Review: Losmen Bu Broto (2021)


Seperti sejumlah rekan sepantarannya seperti Si Doel the Movie (Rano Karno, 2018), Keluarga Cemara (Yandy Laurens, 2019), dan Tersanjung the Movie (Hanung Bramantyo, Pandhu Adjisurya, 2021), alur pengisahan Losmen Bu Broto juga diadaptasi dan terinspirasi dari sebuah serial televisi berjudul Losmen yang dahulu mengudara di saluran Televisi Republik Indonesia dari tahun 1986 hingga tahun 1989. Losmen Bu Broto sendiri bukanlah film cerita panjang pertama yang menggunakan potongan konflik dan karakter dari serial televisi yang diciptakan, ditulis, dan disutradarai oleh pasangan Tatiek Maliyati dan Wahyu Sihombing tersebut. Sihombing sebelumnya pernah mengarahkan sebuah film layar lebar berjudul Penginapan Bu Broto (1987) yang menjadi cerita lepasan dari serial televisi Losmen dengan naskah ceritanya masih ditangani oleh Maliyati. Jika dibandingkan dengan Penginapan Bu Broto yang fokus pengisahannya lebih terpaku pada kisah romansa yang terjalin antara beberapa karakternya, Losmen Bu Broto, yang menjadi kolaborasi penyutradaraan Ifa Isfansyah (Koki-koki Cilik, 2018) dengan Eddie Cahyono (Siti, 2014), lebih memiliki kedekatan penuturan cerita dengan serial televisi Losmen yang bertutur tentang dinamika yang terjadi pada jalinan hubungan antar karakter pengisi keluarga pengelola losmen.

Dengan naskah cerita yang ditulis oleh Alim Sudio (Surga yang Tak Dirindukan 3, 2021), Losmen Bu Broto berkisah tentang pasangan Pak Broto (Mathias Muchus – yang dalam serial televisi Losmen dahulu berperan sebagai karakter Tarjo) dan Bu Broto (Maudy Koesnaedi) yang bersama dengan ketiga anaknya, Pur (Putri Marino), Sri (Maudy Ayunda), dan Tarjo (Baskara Mahendra), mengelola sebuah tempat penginapan bernama Losmen Bu Broto di satu sudut kota Yogyakarta. Dengan sikap kepemimpinannya yang tegas, Losmen Bu Broto mampu menjadi tempat penginapan yang begitu diminati oleh mereka yang sedang menyinggahi Yogyakarta atau sekedar ingin menjauh dari riuhnya hidup keseharian. Di saat yang bersamaan, ketegasan yang ditunjukkan oleh Bu Broto ternyata memberikan friksi bagi hubungannya dengan kedua putrinya: Pur yang masih berduka setelah meninggalnya sang kekasih, Anton (Darius Sinathrya), terus tenggelam dalam rasa kehilangannya sementara Sri merasa begitu tertekan akan keinginan sang ibu agar dirinya membantu mengelola losmen disaat dirinya memiliki harapan dan cita-cita yang lain.

## [DAFTAR DATA]
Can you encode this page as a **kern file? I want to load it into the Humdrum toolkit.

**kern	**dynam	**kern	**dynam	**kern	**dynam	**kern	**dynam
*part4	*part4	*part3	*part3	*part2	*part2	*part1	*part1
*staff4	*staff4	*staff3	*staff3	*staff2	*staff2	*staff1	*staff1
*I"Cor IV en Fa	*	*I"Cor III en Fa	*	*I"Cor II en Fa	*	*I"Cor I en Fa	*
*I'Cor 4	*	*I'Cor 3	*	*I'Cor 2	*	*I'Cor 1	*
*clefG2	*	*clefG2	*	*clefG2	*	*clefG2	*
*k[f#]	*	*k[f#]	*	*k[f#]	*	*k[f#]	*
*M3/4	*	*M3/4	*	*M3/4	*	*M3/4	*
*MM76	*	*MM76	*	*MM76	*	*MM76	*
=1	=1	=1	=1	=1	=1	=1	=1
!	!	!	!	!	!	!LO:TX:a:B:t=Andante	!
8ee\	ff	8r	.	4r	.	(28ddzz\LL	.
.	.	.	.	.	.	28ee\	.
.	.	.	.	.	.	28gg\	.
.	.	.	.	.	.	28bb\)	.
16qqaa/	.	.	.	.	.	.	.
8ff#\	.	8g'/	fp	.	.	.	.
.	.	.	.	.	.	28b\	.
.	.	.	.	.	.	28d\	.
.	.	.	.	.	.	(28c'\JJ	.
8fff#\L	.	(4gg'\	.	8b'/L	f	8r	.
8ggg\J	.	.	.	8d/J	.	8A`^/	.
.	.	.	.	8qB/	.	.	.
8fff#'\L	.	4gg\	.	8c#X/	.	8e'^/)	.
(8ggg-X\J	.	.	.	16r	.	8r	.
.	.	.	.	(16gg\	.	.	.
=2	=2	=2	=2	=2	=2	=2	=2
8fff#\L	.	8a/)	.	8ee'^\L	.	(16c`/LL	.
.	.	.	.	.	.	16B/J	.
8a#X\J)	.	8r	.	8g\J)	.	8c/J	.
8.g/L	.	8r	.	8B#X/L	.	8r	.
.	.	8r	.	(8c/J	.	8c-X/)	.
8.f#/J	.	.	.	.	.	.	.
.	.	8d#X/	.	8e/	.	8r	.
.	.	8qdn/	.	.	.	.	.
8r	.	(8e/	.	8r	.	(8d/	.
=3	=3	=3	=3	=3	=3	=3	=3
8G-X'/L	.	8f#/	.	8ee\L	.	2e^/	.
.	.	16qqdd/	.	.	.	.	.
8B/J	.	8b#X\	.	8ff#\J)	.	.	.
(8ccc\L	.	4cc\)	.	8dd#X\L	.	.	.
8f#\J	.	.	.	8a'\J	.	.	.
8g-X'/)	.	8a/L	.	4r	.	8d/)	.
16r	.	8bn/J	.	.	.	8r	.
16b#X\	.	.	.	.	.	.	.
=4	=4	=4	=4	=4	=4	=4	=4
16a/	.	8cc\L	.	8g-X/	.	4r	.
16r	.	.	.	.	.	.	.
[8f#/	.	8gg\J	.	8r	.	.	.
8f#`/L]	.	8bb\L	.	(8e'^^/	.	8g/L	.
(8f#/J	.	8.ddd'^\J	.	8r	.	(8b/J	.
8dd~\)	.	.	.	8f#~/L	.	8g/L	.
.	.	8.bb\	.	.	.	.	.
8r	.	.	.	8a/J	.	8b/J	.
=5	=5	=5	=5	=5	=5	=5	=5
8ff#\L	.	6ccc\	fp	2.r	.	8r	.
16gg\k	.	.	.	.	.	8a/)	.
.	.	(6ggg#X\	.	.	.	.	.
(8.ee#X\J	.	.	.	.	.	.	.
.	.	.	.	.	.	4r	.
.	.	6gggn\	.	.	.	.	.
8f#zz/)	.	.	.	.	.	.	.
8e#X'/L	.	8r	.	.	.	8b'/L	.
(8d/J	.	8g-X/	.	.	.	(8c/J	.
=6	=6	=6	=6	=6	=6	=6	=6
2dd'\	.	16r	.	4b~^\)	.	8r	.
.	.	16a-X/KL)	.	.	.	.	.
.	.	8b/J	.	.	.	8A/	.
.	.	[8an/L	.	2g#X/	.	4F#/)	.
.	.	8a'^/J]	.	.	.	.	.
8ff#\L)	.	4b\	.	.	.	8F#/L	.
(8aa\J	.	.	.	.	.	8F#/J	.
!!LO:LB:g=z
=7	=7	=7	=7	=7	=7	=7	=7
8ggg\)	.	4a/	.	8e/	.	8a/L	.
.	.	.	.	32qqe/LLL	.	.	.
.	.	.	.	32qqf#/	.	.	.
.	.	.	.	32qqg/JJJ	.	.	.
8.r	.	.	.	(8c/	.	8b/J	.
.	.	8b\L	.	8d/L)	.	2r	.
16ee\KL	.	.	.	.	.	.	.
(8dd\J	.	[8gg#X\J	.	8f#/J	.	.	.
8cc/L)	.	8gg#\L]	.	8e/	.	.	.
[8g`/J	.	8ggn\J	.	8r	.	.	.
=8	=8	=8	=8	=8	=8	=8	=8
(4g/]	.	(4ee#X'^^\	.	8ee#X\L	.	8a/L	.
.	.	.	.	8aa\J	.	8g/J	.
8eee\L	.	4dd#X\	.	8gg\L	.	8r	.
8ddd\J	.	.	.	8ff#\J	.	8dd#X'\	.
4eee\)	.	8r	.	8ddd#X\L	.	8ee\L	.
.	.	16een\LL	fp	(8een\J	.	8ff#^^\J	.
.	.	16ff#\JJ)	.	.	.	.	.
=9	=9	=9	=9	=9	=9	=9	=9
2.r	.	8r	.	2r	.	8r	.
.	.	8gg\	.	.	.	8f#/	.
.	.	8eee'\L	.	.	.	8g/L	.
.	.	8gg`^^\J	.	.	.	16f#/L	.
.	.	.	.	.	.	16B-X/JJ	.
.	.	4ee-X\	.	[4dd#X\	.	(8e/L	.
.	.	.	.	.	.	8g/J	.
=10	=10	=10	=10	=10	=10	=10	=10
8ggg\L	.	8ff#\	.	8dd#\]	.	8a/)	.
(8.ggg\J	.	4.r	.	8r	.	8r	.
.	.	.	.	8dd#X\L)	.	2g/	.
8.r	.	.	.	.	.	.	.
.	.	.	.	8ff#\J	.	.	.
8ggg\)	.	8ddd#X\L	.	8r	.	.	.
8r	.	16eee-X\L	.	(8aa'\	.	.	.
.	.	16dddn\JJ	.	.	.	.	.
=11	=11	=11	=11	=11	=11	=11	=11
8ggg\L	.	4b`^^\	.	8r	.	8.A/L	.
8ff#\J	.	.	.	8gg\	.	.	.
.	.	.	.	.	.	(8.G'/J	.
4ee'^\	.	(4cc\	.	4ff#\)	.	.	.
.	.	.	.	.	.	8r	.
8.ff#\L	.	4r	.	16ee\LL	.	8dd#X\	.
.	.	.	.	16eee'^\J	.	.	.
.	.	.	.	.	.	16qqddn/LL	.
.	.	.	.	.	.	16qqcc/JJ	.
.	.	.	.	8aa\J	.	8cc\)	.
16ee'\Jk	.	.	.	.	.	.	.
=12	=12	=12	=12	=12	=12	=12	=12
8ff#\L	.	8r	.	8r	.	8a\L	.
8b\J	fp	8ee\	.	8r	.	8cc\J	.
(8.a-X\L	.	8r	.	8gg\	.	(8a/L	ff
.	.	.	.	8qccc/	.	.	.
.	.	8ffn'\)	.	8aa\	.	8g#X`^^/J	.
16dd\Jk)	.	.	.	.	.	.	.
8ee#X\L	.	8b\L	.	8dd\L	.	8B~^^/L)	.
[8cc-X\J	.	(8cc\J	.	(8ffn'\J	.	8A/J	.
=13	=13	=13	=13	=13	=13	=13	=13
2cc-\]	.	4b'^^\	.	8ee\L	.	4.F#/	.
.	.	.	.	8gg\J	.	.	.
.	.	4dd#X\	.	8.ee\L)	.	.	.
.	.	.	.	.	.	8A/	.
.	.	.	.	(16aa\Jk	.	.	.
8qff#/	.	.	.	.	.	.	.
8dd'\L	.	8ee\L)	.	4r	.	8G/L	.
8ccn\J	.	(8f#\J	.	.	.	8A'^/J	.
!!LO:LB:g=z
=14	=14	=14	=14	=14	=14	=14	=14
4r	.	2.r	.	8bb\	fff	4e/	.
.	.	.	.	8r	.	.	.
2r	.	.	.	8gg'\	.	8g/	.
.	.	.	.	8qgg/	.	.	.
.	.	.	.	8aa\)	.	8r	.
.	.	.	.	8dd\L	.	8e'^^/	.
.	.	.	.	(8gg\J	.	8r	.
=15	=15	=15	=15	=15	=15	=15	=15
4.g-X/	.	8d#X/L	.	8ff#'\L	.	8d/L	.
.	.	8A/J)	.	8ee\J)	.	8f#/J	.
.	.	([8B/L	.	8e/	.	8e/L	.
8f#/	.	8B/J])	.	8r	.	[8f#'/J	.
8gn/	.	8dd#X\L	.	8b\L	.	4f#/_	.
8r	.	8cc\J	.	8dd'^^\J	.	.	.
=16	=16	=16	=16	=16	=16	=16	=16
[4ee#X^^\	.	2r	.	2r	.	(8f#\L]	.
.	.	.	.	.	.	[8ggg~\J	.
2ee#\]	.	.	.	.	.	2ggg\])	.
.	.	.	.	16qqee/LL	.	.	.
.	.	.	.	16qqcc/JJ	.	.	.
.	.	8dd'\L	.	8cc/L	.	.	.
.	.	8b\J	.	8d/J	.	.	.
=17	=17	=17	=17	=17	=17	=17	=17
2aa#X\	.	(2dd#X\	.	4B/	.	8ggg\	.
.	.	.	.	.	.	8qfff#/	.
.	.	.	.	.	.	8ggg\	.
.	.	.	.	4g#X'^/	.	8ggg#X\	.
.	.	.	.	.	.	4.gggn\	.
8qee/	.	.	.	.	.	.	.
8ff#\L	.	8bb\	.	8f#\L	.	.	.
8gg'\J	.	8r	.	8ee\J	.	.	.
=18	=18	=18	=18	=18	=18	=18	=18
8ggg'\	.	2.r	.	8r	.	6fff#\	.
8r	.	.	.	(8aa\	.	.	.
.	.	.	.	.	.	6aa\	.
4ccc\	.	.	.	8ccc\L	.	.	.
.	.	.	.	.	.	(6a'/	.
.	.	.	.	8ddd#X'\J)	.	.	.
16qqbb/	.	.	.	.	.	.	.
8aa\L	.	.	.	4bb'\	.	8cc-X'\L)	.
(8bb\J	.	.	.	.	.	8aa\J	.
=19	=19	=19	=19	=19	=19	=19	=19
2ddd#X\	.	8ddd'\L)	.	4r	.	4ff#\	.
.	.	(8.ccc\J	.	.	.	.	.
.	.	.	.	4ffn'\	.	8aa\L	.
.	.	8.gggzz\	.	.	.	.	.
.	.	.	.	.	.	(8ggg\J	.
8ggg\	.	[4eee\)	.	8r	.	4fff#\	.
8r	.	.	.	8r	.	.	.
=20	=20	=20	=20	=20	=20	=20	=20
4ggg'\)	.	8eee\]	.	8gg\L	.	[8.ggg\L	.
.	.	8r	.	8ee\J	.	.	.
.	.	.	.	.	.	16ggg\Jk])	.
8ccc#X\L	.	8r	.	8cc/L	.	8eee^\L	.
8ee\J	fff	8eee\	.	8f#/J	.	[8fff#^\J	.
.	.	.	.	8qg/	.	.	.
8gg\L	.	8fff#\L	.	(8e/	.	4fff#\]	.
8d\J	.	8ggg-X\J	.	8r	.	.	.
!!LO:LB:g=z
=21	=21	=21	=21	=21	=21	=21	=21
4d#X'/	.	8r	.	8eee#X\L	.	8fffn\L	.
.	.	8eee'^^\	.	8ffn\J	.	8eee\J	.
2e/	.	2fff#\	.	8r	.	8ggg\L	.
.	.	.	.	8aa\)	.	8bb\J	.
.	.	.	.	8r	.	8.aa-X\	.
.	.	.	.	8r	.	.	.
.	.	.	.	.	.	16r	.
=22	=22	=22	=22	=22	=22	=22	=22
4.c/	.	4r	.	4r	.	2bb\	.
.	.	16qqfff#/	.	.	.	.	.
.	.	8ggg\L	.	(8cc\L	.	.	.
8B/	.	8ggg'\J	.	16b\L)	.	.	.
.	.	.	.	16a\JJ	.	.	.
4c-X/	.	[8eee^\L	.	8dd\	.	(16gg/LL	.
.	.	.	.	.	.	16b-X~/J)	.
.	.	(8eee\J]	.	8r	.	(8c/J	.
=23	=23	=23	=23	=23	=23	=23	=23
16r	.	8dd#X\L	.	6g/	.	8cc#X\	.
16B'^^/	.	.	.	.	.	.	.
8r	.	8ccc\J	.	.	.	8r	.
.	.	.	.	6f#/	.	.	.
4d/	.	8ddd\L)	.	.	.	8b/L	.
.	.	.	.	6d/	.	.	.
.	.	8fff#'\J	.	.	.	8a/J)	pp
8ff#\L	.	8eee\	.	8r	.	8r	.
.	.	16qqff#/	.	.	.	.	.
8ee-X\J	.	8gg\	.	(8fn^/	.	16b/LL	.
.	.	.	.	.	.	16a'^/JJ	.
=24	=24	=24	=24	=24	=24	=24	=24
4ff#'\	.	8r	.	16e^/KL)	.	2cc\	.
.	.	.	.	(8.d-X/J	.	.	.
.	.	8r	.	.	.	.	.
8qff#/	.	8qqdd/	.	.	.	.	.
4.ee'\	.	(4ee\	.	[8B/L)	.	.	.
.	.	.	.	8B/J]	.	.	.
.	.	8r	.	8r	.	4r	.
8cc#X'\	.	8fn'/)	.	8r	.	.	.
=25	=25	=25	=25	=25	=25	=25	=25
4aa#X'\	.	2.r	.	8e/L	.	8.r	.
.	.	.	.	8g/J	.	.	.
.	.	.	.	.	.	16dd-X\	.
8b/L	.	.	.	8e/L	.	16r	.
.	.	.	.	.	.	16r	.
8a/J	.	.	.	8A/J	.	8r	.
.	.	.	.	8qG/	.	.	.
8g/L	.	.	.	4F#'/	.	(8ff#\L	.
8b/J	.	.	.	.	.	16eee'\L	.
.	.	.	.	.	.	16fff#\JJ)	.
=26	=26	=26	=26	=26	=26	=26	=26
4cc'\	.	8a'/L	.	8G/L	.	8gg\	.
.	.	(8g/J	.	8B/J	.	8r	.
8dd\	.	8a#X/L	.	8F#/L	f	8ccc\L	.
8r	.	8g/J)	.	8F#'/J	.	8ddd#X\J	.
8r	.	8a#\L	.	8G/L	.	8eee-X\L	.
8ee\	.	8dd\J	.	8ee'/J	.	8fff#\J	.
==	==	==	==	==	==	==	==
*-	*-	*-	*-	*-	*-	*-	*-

## [PETUNJUK DAN KETENTUAN]
Tuliskan kelanjutan ulasan film Losmen Bu Broto, dimulai setelah kalimat terakhir yang ditampilkan. Baris-baris data di atas tidak berhubungan dengan ulasan film Losmen Bu Broto.

## [JAWABAN YANG BENAR]
Losmen Bu Broto menghadirkan cukup banyak karakter dalam linimasa pengisahannya. Namun, setelah menghabiskan hampir seluruh paruh pertamanya untuk memperkenalkan sejumlah karakter inti dan berbagai konflik yang mereka bawakan, film ini kemudian menempatkan fokus ceritanya pada perseteruan jalan pemikiran antara tiga karakter perempuan yang kemudian mendominasi penuturan film. Karakter Bu Broto, karakter Pur, dan karakter Sri digambarkan sebagai tiga sosok karakter yang tinggal di bawah satu atap namun memiliki tiga cara pandang akan hidup yang berbeda. Berbagai benturan yang terjadi secara konstan antara ketiga karakter tersebut yang kemudian mendorong aliran penuturan cerita film. Tidak berhenti disana, Losmen Bu Broto juga masih menyajikan sejumlah konflik personal yang dihadapi oleh karakter Sri – yang dikisahkan hamil di luar nikah dengan kekasihnya, Jarot (Marthino Lio), yang membuatnya diusir dari rumah, serta karakter Pur – yang sembari masih memendam rasa luka dan duka atas kehilangan kekasih kini harus memikul tanggung jawab yang lebih besar atas pengelolaan losmen setelah kepergian karakter Sri. Pelik.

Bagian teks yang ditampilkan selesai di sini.